District IV

 


July 8, 2014 


To:


Hon. John W. Markson

Circuit Court Judge

Dane County Courthouse

215 South Hamilton, Br. 1, Rm. 6109

Madison, WI  53703

 

Carlo Esqueda

Clerk of Circuit Court

Room 1000

215 South Hamilton

Madison, WI  53703
Mary Ellen Karst

Asst. District Attorney

215 South Hamilton, Rm. 3000

Madison, WI  53703

 

Nancy A. Noet

Assistant Attorney General

P.O. Box 7857

Madison, WI  53707-7857

 

Guy L. Gerken 271186

Stanley Corr. Inst.

100 Corrections Drive

Stanley, WI  54768


 

You are hereby notified that the Court has entered the following opinion and order: 

 

 

 

 

 

 

 

2013AP525

State of Wisconsin v. Guy L. Gerken (L.C. #2005CF1640)

 

 

 


Before Lundsten, Sherman and Kloppenburg, JJ.

Guy Gerken, pro se appellant, appeals the circuit court’s order denying his motion for postconviction relief.  After reviewing the briefs and record, we conclude at conference that this case is appropriate for summary disposition.  See Wis. Stat. Rule 809.21 (2011-12).[1]  We summarily affirm on the basis that Gerken’s claims are procedurally barred under State v. Allen, 2010 WI 89, 328 Wis. 2d 1, 786 N.W.2d 124.

Gerken was convicted, after no contest pleas, of two counts of first-degree sexual assault of a child, one count of child enticement, and six counts of possession of child pornography.  Gerken filed a motion after sentencing to withdraw his pleas, arguing that the plea colloquy was defective and that he did not understand the nature of the charges.  The circuit court held a hearing, at which the State had the burden of establishing by clear and convincing evidence that Gerken understood the nature of the charges.  At the motion hearing, Gerken’s postconviction counsel stated specifically that Gerken was not asserting any breach of duty against his trial counsel.  The circuit court denied the motion. 

Gerken’s postconviction counsel then filed a no-merit notice of appeal.  Gerken’s postconviction counsel later sought to stay the no-merit appeal to permit an additional postconviction motion.  We granted a stay, and Gerken filed a motion for plea withdrawal based on newly discovered evidence.  Gerken did not allege any claims of ineffective assistance of trial counsel.  The circuit court denied the motion, and Gerken filed an additional notice of appeal. 

On December 17, 2009, we issued an opinion and order in the no-merit appeal.  We summarily affirmed Gerken’s convictions and the order denying postconviction relief, concluding that there were no issues of arguable merit that he could raise on appeal.  We specifically concluded that there would be no arguable merit to the several claims of ineffective assistance of trial counsel that Gerken raised in his no-merit response.  Gerken filed a motion for reconsideration, and we denied the motion.  On December 13, 2010, we issued an opinion and order affirming the circuit court’s order denying Gerken’s motion for plea withdrawal based on newly discovered evidence.  

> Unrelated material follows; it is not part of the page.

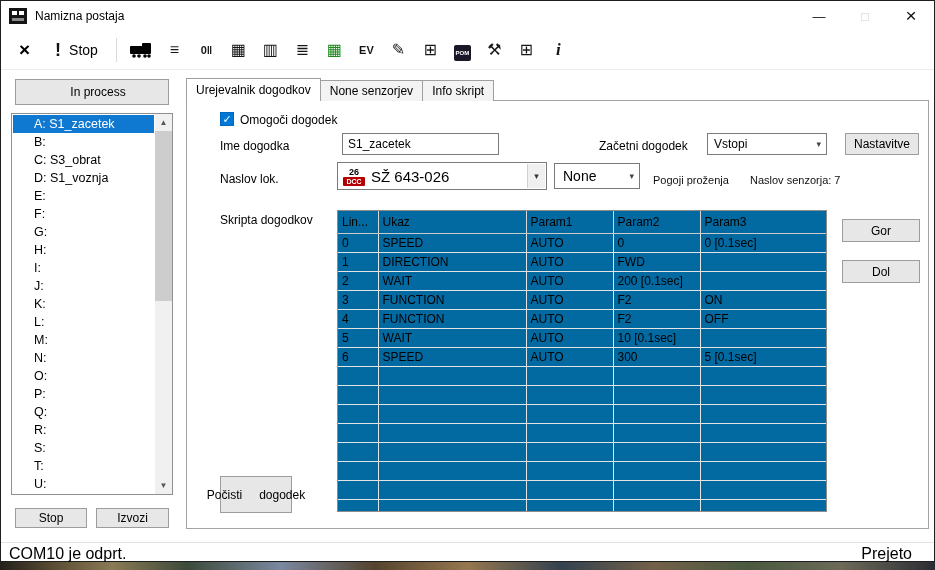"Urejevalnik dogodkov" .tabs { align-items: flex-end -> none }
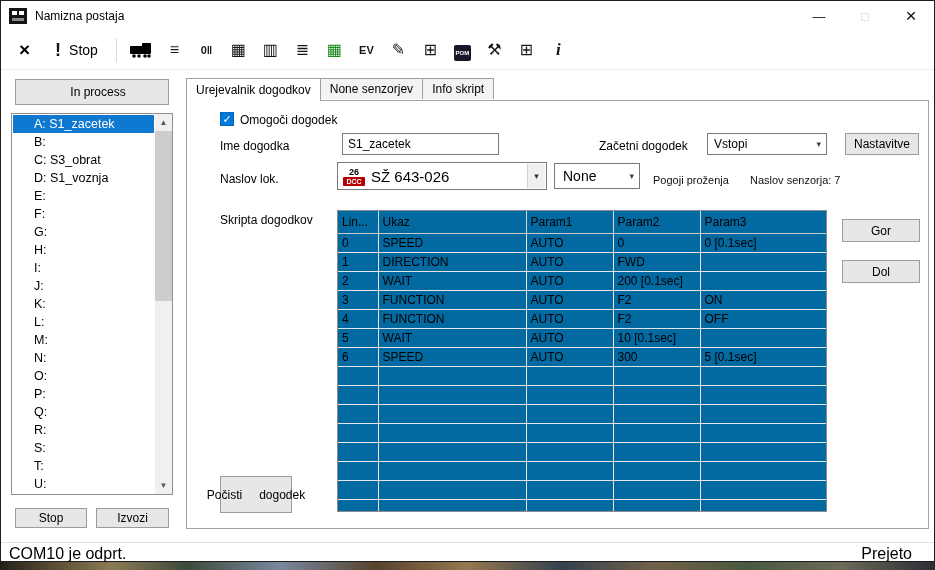"A: S1_zacetek" .list-item { padding-left: 21px -> 3px }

Gerken then filed a motion in circuit court under Wis. Stat. § 974.06, seeking to withdraw his pleas based on several claims of ineffective assistance of trial and postconviction counsel.  The circuit court denied the motion on the basis that his claims were procedurally barred.  Gerken now appeals. 

The State argues that Gerken’s claims are barred under Allen, 328 Wis. 2d 1.  In Allen, the supreme court held that a defendant may not raise issues in a subsequent Wis. Stat. § 974.06 motion that he could have raised in a response to a no-merit report, absent a “sufficient reason” for failing to raise the issues earlier in the no-merit appeal.  Allen, 328 Wis. 2d 1, ¶92.  Gerken asserts that, by alleging ineffective assistance of postconviction counsel based on a failure to assert trial counsel’s ineffectiveness, he has provided a specific reason for his failure to raise the issues in his response to his counsel’s no-merit report.  See State ex rel. Rothering v. McCaughtry, 205 Wis. 2d 675, 682, 556 N.W.2d 136 (Ct. App. 1996) (“It may be in some circumstances that ineffective postconviction counsel constitutes a sufficient reason as to why an issue which could have been raised on direct appeal was not.”). 

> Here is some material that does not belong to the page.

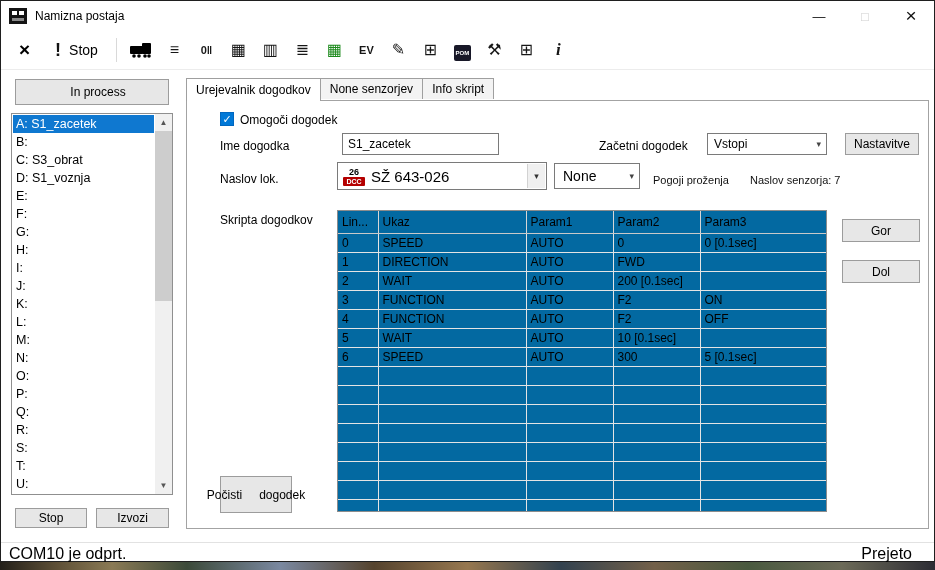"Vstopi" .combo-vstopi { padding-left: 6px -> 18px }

When, as here, a defendant claims ineffective assistance of postconviction counsel based on a failure to assert trial counsel’s ineffectiveness, the defendant bears the burden of proving that trial counsel’s performance was deficient and prejudicial.  See State v. Ziebart, 2003 WI App 258, ¶15, 268 Wis. 2d 468, 673 N.W.2d 369.  Gerken has not met this burden, and he has not alleged other circumstances that would constitute a sufficient reason for not having raised his claims previously. 

Gerken makes various arguments as to what his trial counsel should have done differently.  He asserts that his trial counsel was ineffective for failing to suppress information recovered from his computer and for failing to object to the district attorney’s breach of the plea agreement.  We previously considered these arguments when Gerken raised them in his response to the no-merit report, and, in our opinion and order dated December 17, 2009, we concluded that they were without merit.  We again considered the same arguments when Gerken filed a motion for reconsideration of that order, which we denied. 

Gerken also argues that his trial counsel failed to review discovery materials and conduct interviews of the victim, the victim’s mother, and the victim’s sister.  However, a closer examination of his arguments reveals that they are nothing more than an attempt to revisit, with different wording, Gerken’s argument made in his motion for plea withdrawal that the victim’s partial recantation constituted newly discovered evidence.  We rejected that argument in our opinion and order dated December 13, 2010, and we will not now reconsider it.  “A matter once litigated may not be relitigated in a subsequent postconviction proceeding no matter how artfully the defendant may rephrase the issue.”  State v. Witkowski, 163 Wis. 2d 985, 990, 473 N.W.2d 512 (Ct. App. 1991).

The only arguably “new” issue that Gerken raises is his argument that his postconviction counsel did not thoroughly review all discovery material or discuss the possibility of a Machner[2] hearing.  However, Gerken fails to allege any reason for his failure to raise this issue in his response to the no-merit report, let alone a sufficient reason.  We agree with the State that Gerken is procedurally barred under Allen, 328 Wis. 2d 1, ¶92, from raising the issue now. 


 

IT IS ORDERED that the order is summarily affirmed under Wis. Stat. Rule 809.21(1).


 

Diane M. Fremgen

Clerk of Court of Appeals

 



[1]  All references to the Wisconsin Statutes are to the 2011-12 version unless otherwise noted.

[2]  See State v. Machner, 92 Wis. 2d 797, 285 N.W.2d 905 (Ct. App. 1979).